Paige is gone. But the government response to the scathing report on her death- one of many in ministry care, or recently released from ministry care- was released on October 19th, the day Canadians voted in the most contentious election most of us will remember. No disrespect or attempt to squeeze that out under cover there. No, not in the most open and transparent government in Canada!
And yet…. there are more. And no amount of tears will get those loved ones back.
Tonight, I do still feel angry. But more so,I feel disappointed. Clark campaigned on bringing people back into government,on accountability and transparency. Yet… where did all those promises get us? Amrik Virk, a former RCMP member, fumbling through question period today when confronted with the opposition that thankfully chose to oppose.
The families of all of these victims- some of whom may still be here with us had government taken its job seriously and ensured due process was happening – have gone through enough. There is no closure. There will be no healing for many. But due process is not something this government allows to happen. Accountability is just a word that looks good in a promise, and even the most partisan Liberal supporter in BC needs to ask why that is.
When people are dying because of government action… or inaction, it isn’t an issue of left or right… it is an issue of doing the right thing. And if doing the right thing means admitting that you screwed up, you admit that you screwed up and take your consequences.
As a person of integrity, you do it…willingly. You do not pass the buck. You do not let a staffer take the fall. You do the right thing and take responsibility as a leader and let it rest on your shoulders.

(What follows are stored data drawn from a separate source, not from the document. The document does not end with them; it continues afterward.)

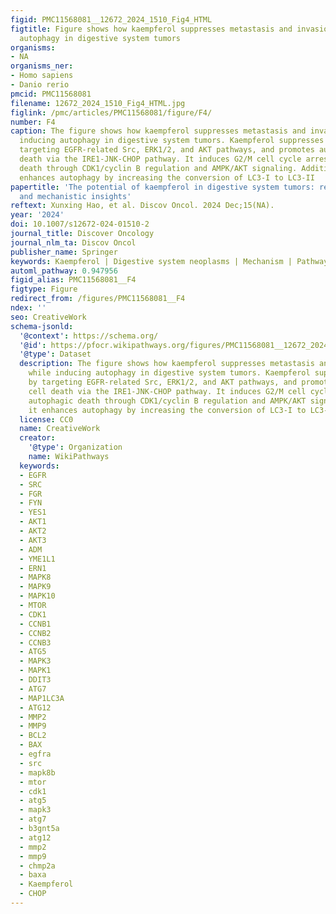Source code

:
 ```yaml
---
figid: PMC11568081__12672_2024_1510_Fig4_HTML
figtitle: Figure shows how kaempferol suppresses metastasis and invasion while inducing
  autophagy in digestive system tumors
organisms:
- NA
organisms_ner:
- Homo sapiens
- Danio rerio
pmcid: PMC11568081
filename: 12672_2024_1510_Fig4_HTML.jpg
figlink: /pmc/articles/PMC11568081/figure/F4/
number: F4
caption: The figure shows how kaempferol suppresses metastasis and invasion while
  inducing autophagy in digestive system tumors. Kaempferol suppresses migration by
  targeting EGFR-related Src, ERK1/2, and AKT pathways, and promotes autophagic cell
  death via the IRE1-JNK-CHOP pathway. It induces G2/M cell cycle arrest and autophagic
  death through CDK1/cyclin B regulation and AMPK/AKT signaling. Additionally, it
  enhances autophagy by increasing the conversion of LC3-I to LC3-II
papertitle: 'The potential of kaempferol in digestive system tumors: recent advances
  and mechanistic insights'
reftext: Xunxing Hao, et al. Discov Oncol. 2024 Dec;15(NA).
year: '2024'
doi: 10.1007/s12672-024-01510-2
journal_title: Discover Oncology
journal_nlm_ta: Discov Oncol
publisher_name: Springer
keywords: Kaempferol | Digestive system neoplasms | Mechanism | Pathway | Flavonoids
automl_pathway: 0.947956
figid_alias: PMC11568081__F4
figtype: Figure
redirect_from: /figures/PMC11568081__F4
ndex: ''
seo: CreativeWork
schema-jsonld:
  '@context': https://schema.org/
  '@id': https://pfocr.wikipathways.org/figures/PMC11568081__12672_2024_1510_Fig4_HTML.html
  '@type': Dataset
  description: The figure shows how kaempferol suppresses metastasis and invasion
    while inducing autophagy in digestive system tumors. Kaempferol suppresses migration
    by targeting EGFR-related Src, ERK1/2, and AKT pathways, and promotes autophagic
    cell death via the IRE1-JNK-CHOP pathway. It induces G2/M cell cycle arrest and
    autophagic death through CDK1/cyclin B regulation and AMPK/AKT signaling. Additionally,
    it enhances autophagy by increasing the conversion of LC3-I to LC3-II
  license: CC0
  name: CreativeWork
  creator:
    '@type': Organization
    name: WikiPathways
  keywords:
  - EGFR
  - SRC
  - FGR
  - FYN
  - YES1
  - AKT1
  - AKT2
  - AKT3
  - ADM
  - YME1L1
  - ERN1
  - MAPK8
  - MAPK9
  - MAPK10
  - MTOR
  - CDK1
  - CCNB1
  - CCNB2
  - CCNB3
  - ATG5
  - MAPK3
  - MAPK1
  - DDIT3
  - ATG7
  - MAP1LC3A
  - ATG12
  - MMP2
  - MMP9
  - BCL2
  - BAX
  - egfra
  - src
  - mapk8b
  - mtor
  - cdk1
  - atg5
  - mapk3
  - atg7
  - b3gnt5a
  - atg12
  - mmp2
  - mmp9
  - chmp2a
  - baxa
  - Kaempferol
  - CHOP
---
```

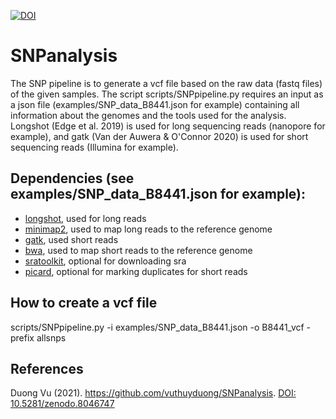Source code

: [![DOI](https://zenodo.org/badge/374599160.svg)](https://zenodo.org/badge/latestdoi/374599160)

# SNPanalysis
The SNP pipeline is to generate a vcf file based on the raw data (fastq files) of the given samples. The script scripts/SNPpipeline.py requires an input as a json file (examples/SNP_data_B8441.json for example) containing all information about the genomes and the tools used for the analysis. Longshot (Edge et al. 2019)  is used for long sequencing reads (nanopore for example), and gatk (Van der Auwera & O'Connor 2020) is used for short sequencing reads (Illumina for example).

## Dependencies (see examples/SNP_data_B8441.json for example):

- [longshot](https://www.nature.com/articles/s41467-019-12493-y), used for long reads
- [minimap2](https://academic.oup.com/bioinformatics/article/34/18/3094/4994778), used to map long reads to the reference genome
- [gatk](https://gatk.broadinstitute.org/hc/en-us), used short reads
- [bwa](https://bio-bwa.sourceforge.net/), used to map short reads to the reference genome 
- [sratoolkit](https://github.com/ncbi/sra-tools), optional for downloading sra
- [picard](https://broadinstitute.github.io/picard/), optional for marking duplicates for short reads

## How to create a vcf file

scripts/SNPpipeline.py -i examples/SNP_data_B8441.json -o B8441_vcf -prefix allsnps

## References
Duong Vu (2021). https://github.com/vuthuyduong/SNPanalysis. [DOI: 10.5281/zenodo.8046747](https://doi.org/10.5281/zenodo.8046747)
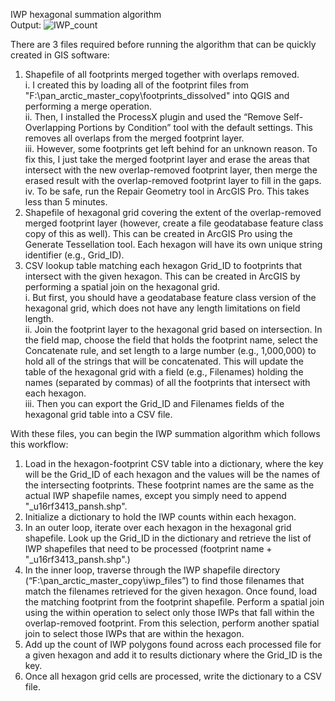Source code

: IWP hexagonal summation algorithm    
Output:
![IWP_count](https://github.com/UConnARIAL/GeoPandas-IWP-Hex-Summation/assets/77365021/20322299-3bb4-438e-b082-4a91bfecb831)


  
There are 3 files required before running the algorithm that can be quickly created in GIS software:  
1)	Shapefile of all footprints merged together with overlaps removed.   
i.	I created this by loading all of the footprint files from "F:\pan_arctic_master_copy\footprints_dissolved" into QGIS and performing a merge operation.   
ii.	Then, I installed the ProcessX plugin and used the “Remove Self-Overlapping Portions by Condition” tool with the default settings. This removes all overlaps from the merged footprint layer.   
iii.	However, some footprints get left behind for an unknown reason. To fix this, I just take the merged footprint layer and erase the areas that intersect with the new overlap-removed footprint layer, then merge the erased result with the overlap-removed footprint layer to fill in the gaps.   
iv.	To be safe, run the Repair Geometry tool in ArcGIS Pro. This takes less than 5 minutes.  
2)	Shapefile of hexagonal grid covering the extent of the overlap-removed merged footprint layer (however, create a file geodatabase feature class copy of this as well). This can be created in ArcGIS Pro using the Generate Tessellation tool. Each hexagon will have its own unique string identifier (e.g., Grid_ID).  
3)	CSV lookup table matching each hexagon Grid_ID to footprints that intersect with the given hexagon. This can be created in ArcGIS by performing a spatial join on the hexagonal grid.   
i.	But first, you should have a geodatabase feature class version of the hexagonal grid, which does not have any length limitations on field length.   
ii.	Join the footprint layer to the hexagonal grid based on intersection. In the field map, choose the field that holds the footprint name, select the Concatenate rule, and set length to a large number (e.g., 1,000,000) to hold all of the strings that will be concatenated. This will update the table of the hexagonal grid with a field (e.g., Filenames) holding the names (separated by commas) of all the footprints that intersect with each hexagon.   
iii.	Then you can export the Grid_ID and Filenames fields of the hexagonal grid table into a CSV file.    
  
With these files, you can begin the IWP summation algorithm which follows this workflow:
  
1)	Load in the hexagon-footprint CSV table into a dictionary, where the key will be the Grid_ID of each hexagon and the values will be the names of the intersecting footprints. These footprint names are the same as the actual IWP shapefile names, except you simply need to append "_u16rf3413_pansh.shp".
2)	Initialize a dictionary to hold the IWP counts within each hexagon.
3)	In an outer loop, iterate over each hexagon in the hexagonal grid shapefile. Look up the Grid_ID in the dictionary and retrieve the list of IWP shapefiles that need to be processed (footprint name + "_u16rf3413_pansh.shp".) 
4)	In the inner loop, traverse through the IWP shapefile directory (“F:\pan_arctic_master_copy\iwp_files”) to find those filenames that match the filenames retrieved for the given hexagon. Once found, load the matching footprint from the footprint shapefile. Perform a spatial join using the within operation to select only those IWPs that fall within the overlap-removed footprint. From this selection, perform another spatial join to select those IWPs that are within the hexagon. 
5)	Add up the count of IWP polygons found across each processed file for a given hexagon and add it to results dictionary where the Grid_ID is the key.
6)	Once all hexagon grid cells are processed, write the dictionary to a CSV file.
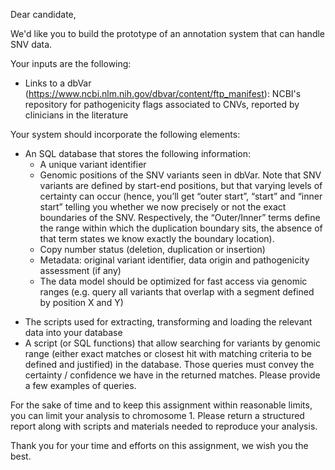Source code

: Dear candidate,

We'd like you to build the prototype of an annotation system that can
handle SNV data.

Your inputs are the following:

- Links to a dbVar (https://www.ncbi.nlm.nih.gov/dbvar/content/ftp_manifest): NCBI's repository for pathogenicity flags associated to CNVs, reported by clinicians in the literature

Your system should incorporate the following elements:

* An SQL database that stores the following information:
  * A unique variant identifier
  * Genomic positions of the SNV variants seen in dbVar. Note that SNV
    variants are defined by start-end positions, but that varying levels of
    certainty can occur (hence, you’ll get “outer start”, “start” and “inner start”
    telling you whether we now precisely or not the exact boundaries of the SNV.
    Respectively, the “Outer/Inner” terms define the range within which the
    duplication boundary sits, the absence of that term states we know exactly the
    boundary location).
  * Copy number status (deletion, duplication or insertion)
  * Metadata: original variant identifier, data origin and pathogenicity
    assessment (if any)
  * The data model should be optimized for fast access via genomic ranges
    (e.g. query all variants that overlap with a segment defined by position X and
    Y)

- The scripts used for extracting, transforming and loading the relevant data into your database
- A script (or SQL functions) that allow searching for variants by genomic range (either exact matches or closest hit with matching criteria to be defined and justified) in the database. Those queries must convey the certainty / confidence we have in the returned matches. Please provide a few examples of queries.

For the sake of time and to keep this assignment within reasonable limits, you can limit your analysis
to chromosome 1. Please return a structured report along with scripts and materials needed to reproduce your analysis.

Thank you for your time and efforts on this assignment, we wish you the best.

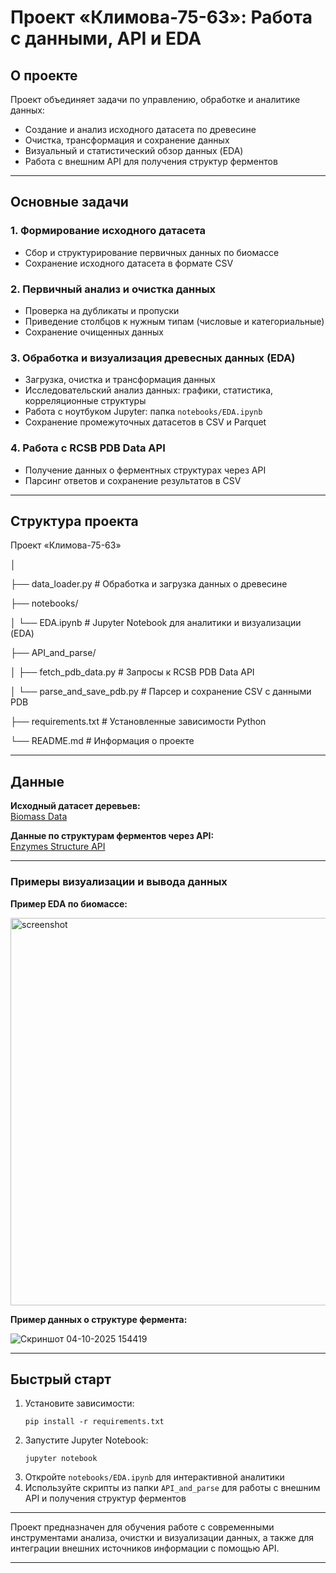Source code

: # Проект «Климова-75-63»: Работа с данными, API и EDA

## О проекте

Проект объединяет задачи по управлению, обработке и аналитике данных:
- Создание и анализ исходного датасета по древесине
- Очистка, трансформация и сохранение данных
- Визуальный и статистический обзор данных (EDA)
- Работа с внешним API для получения структур ферментов

---

## Основные задачи

### 1. Формирование исходного датасета
- Сбор и структурирование первичных данных по биомассе
- Сохранение исходного датасета в формате CSV

### 2. Первичный анализ и очистка данных
- Проверка на дубликаты и пропуски
- Приведение столбцов к нужным типам (числовые и категориальные)
- Сохранение очищенных данных

### 3. Обработка и визуализация древесных данных (EDA)
- Загрузка, очистка и трансформация данных
- Исследовательский анализ данных: графики, статистика, корреляционные структуры
- Работа с ноутбуком Jupyter: папка `notebooks/EDA.ipynb`
- Сохранение промежуточных датасетов в CSV и Parquet

### 4. Работа с RCSB PDB Data API
- Получение данных о ферментных структурах через API
- Парсинг ответов и сохранение результатов в CSV

---

## Структура проекта

Проект «Климова-75-63»

│

├── data_loader.py                  # Обработка и загрузка данных о древесине

├── notebooks/

│   └── EDA.ipynb       # Jupyter Notebook для аналитики и визуализации (EDA)

├── API_and_parse/

│  ├── fetch_pdb_data.py           # Запросы к RCSB PDB Data API

│   └── parse_and_save_pdb.py       # Парсер и сохранение CSV с данными PDB

├── requirements.txt                # Установленные зависимости Python

└── README.md                       # Информация о проекте


---

## Данные

**Исходный датасет деревьев:**  
[Biomass Data](https://drive.google.com/drive/folders/1TOftr_GOVv2wXgeg4S5GTd46YWDHC2Ls?usp=drive_link) 

**Данные по структурам ферментов через API:**  
[Enzymes Structure API](https://data.rcsb.org/rest/v1/core/entry/{pdb_id})

---

### Примеры визуализации и вывода данных

**Пример EDA по биомассе:**

<img width="795" height="620" alt="screenshot" src="https://github.com/user-attachments/assets/345ff719-20e7-4dff-99b9-a32712106360" />

**Пример данных о структуре фермента:**

![Скриншот 04-10-2025 154419](https://github.com/user-attachments/assets/29247a26-9012-43e6-bf8c-ff9cacd8c0d5)

---

## Быстрый старт

1. Установите зависимости:
    ```
    pip install -r requirements.txt
    ```
2. Запустите Jupyter Notebook:
    ```
    jupyter notebook
    ```
3. Откройте `notebooks/EDA.ipynb` для интерактивной аналитики
4. Используйте скрипты из папки `API_and_parse` для работы с внешним API и получения структур ферментов

---

Проект предназначен для обучения работе с современными инструментами анализа, очистки и визуализации данных, а также для интеграции внешних источников информации с помощью API.

---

But under the ‘open’ Clark government? Not so much.
Not so much accountability. Not so much effort to change anything. Photo-ops and happy smiles all while declaring innocence of knowledge of any of it. Which is really hard to believe considering staffers wouldn’t be doing any of this if they didn’t think it was perfectly acceptable.
Not even under Gordon Campbell did I see anything like this. It’s a culture of deceit and deflection that makes the West Wing reference look like pre-school, and House of Cards the playbook. There is a demonstrated lack of respect for the law, but more so, the spirit of the law.
And you were worried about Stephen Harper in BC??
They’ve been sharing some more examples of how ministers, ministerial staff and other have been circumventing FOI and document handling laws, and here is just one of a few posted:
It’s also worth a trip back down memory lane to when government removed the penalties associated with document handling… and I was questioning why a bigger fuss wasn’t made over it when it immediately came to the attention of the opposition.
This matters right now. Greatly. And it didn’t get a lot of press when it happened.
And tell me there wasn’t a bigger agenda here than making it easier to destroy old,unnecessary documents.
This was about protecting those who do the dirty work. And that is all it was about.